The logic of “exports, good—imports, bad” seems straightforward at first—after all, when a factory closes because of foreign competition, there seem to be fewer jobs than there otherwise would be. Don’t imports cause factories to close? Don’t exports build factories?

But is the logic really so clear? As a thought experiment, take what would seem to be the ideal situation for a mercantilist. Suppose we only export and import nothing. The ultimate trade surplus. So we work and use raw materials and effort and creativity to produce stuff for others without getting anything in return. There’s another name for that. It’s called slavery. How can a country get rich working for others?

Then there’s the mercantilist nightmare: We import from abroad, but foreigners buy nothing from us. What would the world be like if every morning you woke up and found a Japanese car in your driveway, Chinese clothing in your closet, and French wine in your cellar? All at no cost. Does that sound like heaven or hell? The only analogy I can think of is Santa Claus. How can a country get poor from free stuff? Or cheap stuff? How do imports hurt us?

We don’t export to create jobs. We export so we can have money to buy the stuff that’s hard for us to make—or at least hard for us to make as cheaply. We export because that’s the only way to get imports. If people would just give us stuff, then we wouldn’t have to export. But the world doesn’t work that way.

It’s the same in our daily lives. It’s great when people give us presents—a loaf of banana bread or a few tomatoes from the garden. But a new car would be better. Or even just a cheaper car. But the people who bring us cars and clothes and watches and shoes expect something in return. That’s OK. That’s the way the world works. But let’s not fool ourselves into thinking the goal of life is to turn away bargains from outside our house or outside our country because we’d rather make everything ourselves. Self-sufficiency is the road to poverty.

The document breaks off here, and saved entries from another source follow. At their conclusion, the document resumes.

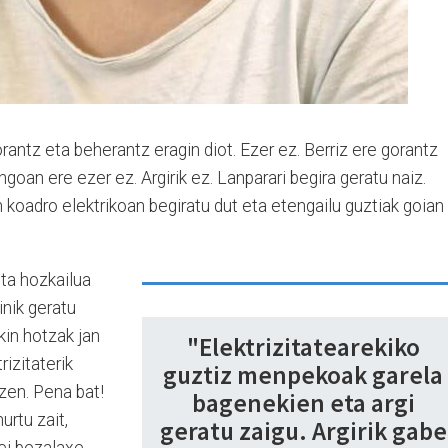
gorantz eta beherantz eragin diot. Ezer ez. Berriz ere gorantz
ngoan ere ezer ez. Argirik ez. Lanparari begira geratu naiz.
koadro elektrikoan begiratu dut eta etengailu guztiak goian
eta hozkailua
inik geratu
kin hotzak jan
"Elektrizitatearekiko
rizitaterik
guztiz menpekoak garela
tzen. Pena bat!
bagenekien eta argi
rtu zait,
geratu zaigu. Argirik gabe
ei bezalaxe,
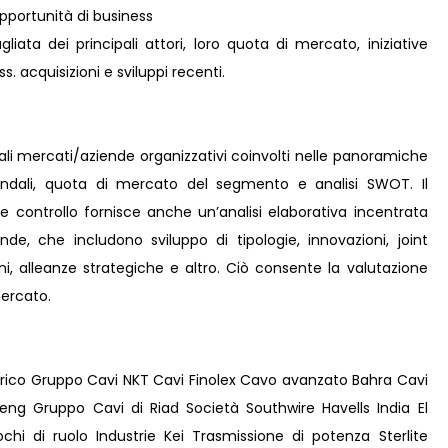
pportunità di business
liata dei principali attori, loro quota di mercato, iniziative
s. acquisizioni e sviluppi recenti.
pali mercati/aziende organizzativi coinvolti nelle panoramiche
iendali, quota di mercato del segmento e analisi SWOT. Il
e controllo fornisce anche un’analisi elaborativa incentrata
iende, che includono sviluppo di tipologie, innovazioni, joint
ni, alleanze strategiche e altro. Ciò consente la valutazione
mercato.
ico Gruppo Cavi NKT Cavi Finolex Cavo avanzato Bahra Cavi
eng Gruppo Cavi di Riad Società Southwire Havells India El
hi di ruolo Industrie Kei Trasmissione di potenza Sterlite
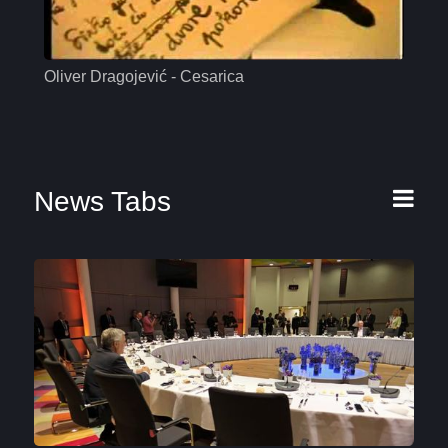
Oliver Dragojević - Cesarica
Mas
News Tabs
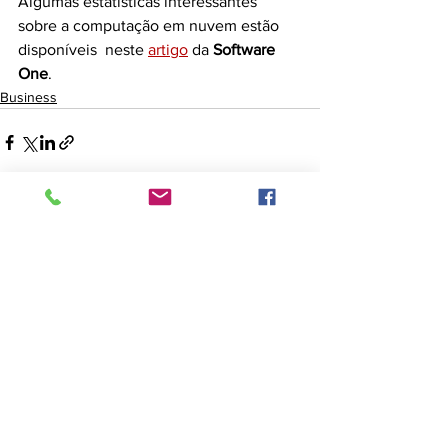
Algumas estatísticas interessantes 
sobre a computação em nuvem estão 
disponíveis  neste 
artigo
 da 
Software 
One
.
Business
Ver tudo
Posts recentes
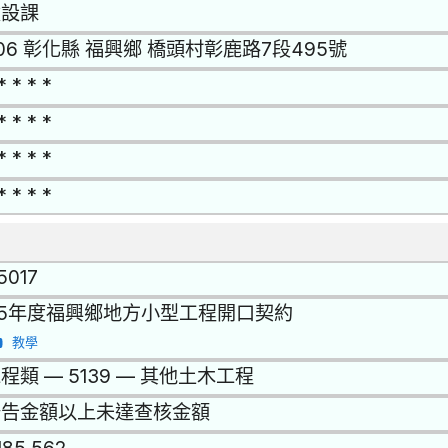
建設課
06 彰化縣 福興鄉 橋頭村彰鹿路7段495號
* * * *
* * * *
* * * *
* * * *
15017
15年度福興鄉地方小型工程開口契約
教學
程類 — 5139 — 其他土木工程
公告金額以上未達查核金額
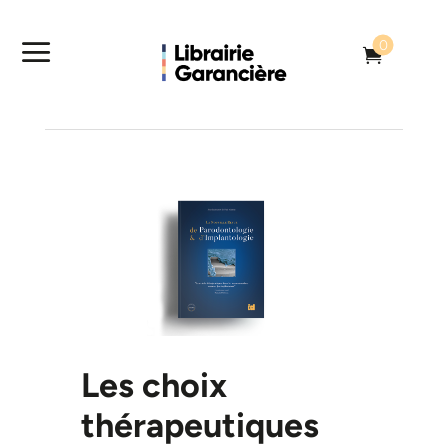
a
0

Les choix
thérapeutiques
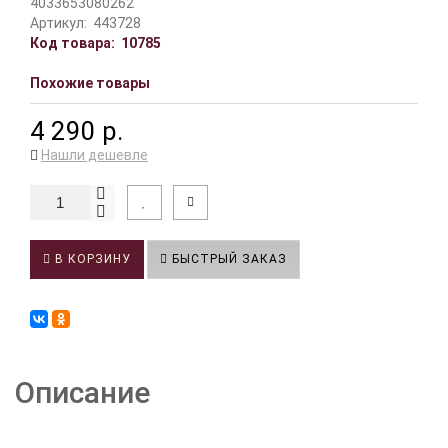
4033653080262
Артикул:
443728
Код товара:
10785
Похожие товары
4 290 р.
Нашли дешевле
В КОРЗИНУ
БЫСТРЫЙ ЗАКАЗ
Описание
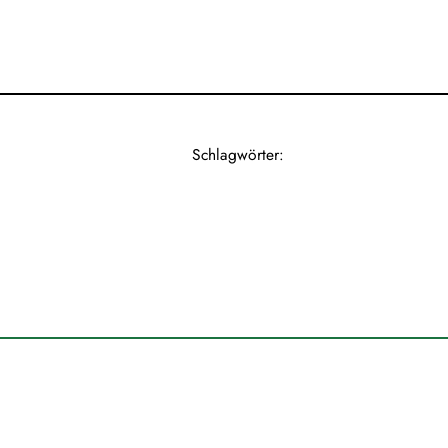
Schlagwörter:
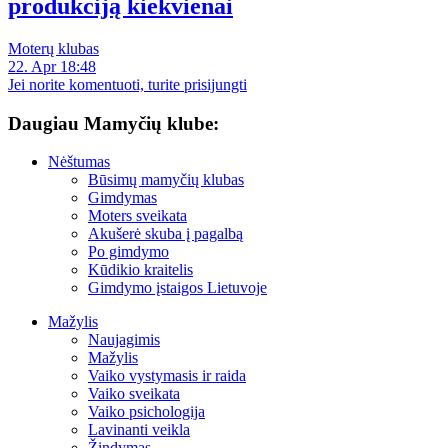
produkciją kiekvienai
Moterų klubas
22. Apr 18:48
Jei norite komentuoti, turite prisijungti
Daugiau Mamyčių klube:
Nėštumas
Būsimų mamyčių klubas
Gimdymas
Moters sveikata
Akušerė skuba į pagalbą
Po gimdymo
Kūdikio kraitelis
Gimdymo įstaigos Lietuvoje
Mažylis
Naujagimis
Mažylis
Vaiko vystymasis ir raida
Vaiko sveikata
Vaiko psichologija
Lavinanti veikla
Žindymas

And imports don’t destroy jobs. They destroy jobs in certain industries. But because trade allows us to buy goods more cheaply than we otherwise could, resources are freed up to expand existing opportunities and to create new ones. That’s why we trade—to leverage the skills of others who can produce things more effectively than we can, freeing us to make things we otherwise wouldn’t be able to afford.

Discussion Questions:

  1. “Self-sufficiency is the road to poverty” – Discuss…
  2. Explain the logical economic fallacy of the mercantilist philosophy of “exports good, imports bad”
  3. “…because trade allows us to buy goods more cheaply than we otherwise could, resources are freed up to expand existing opportunities and to create new ones”. What basic economic principle is Professor Roberts alluding to here?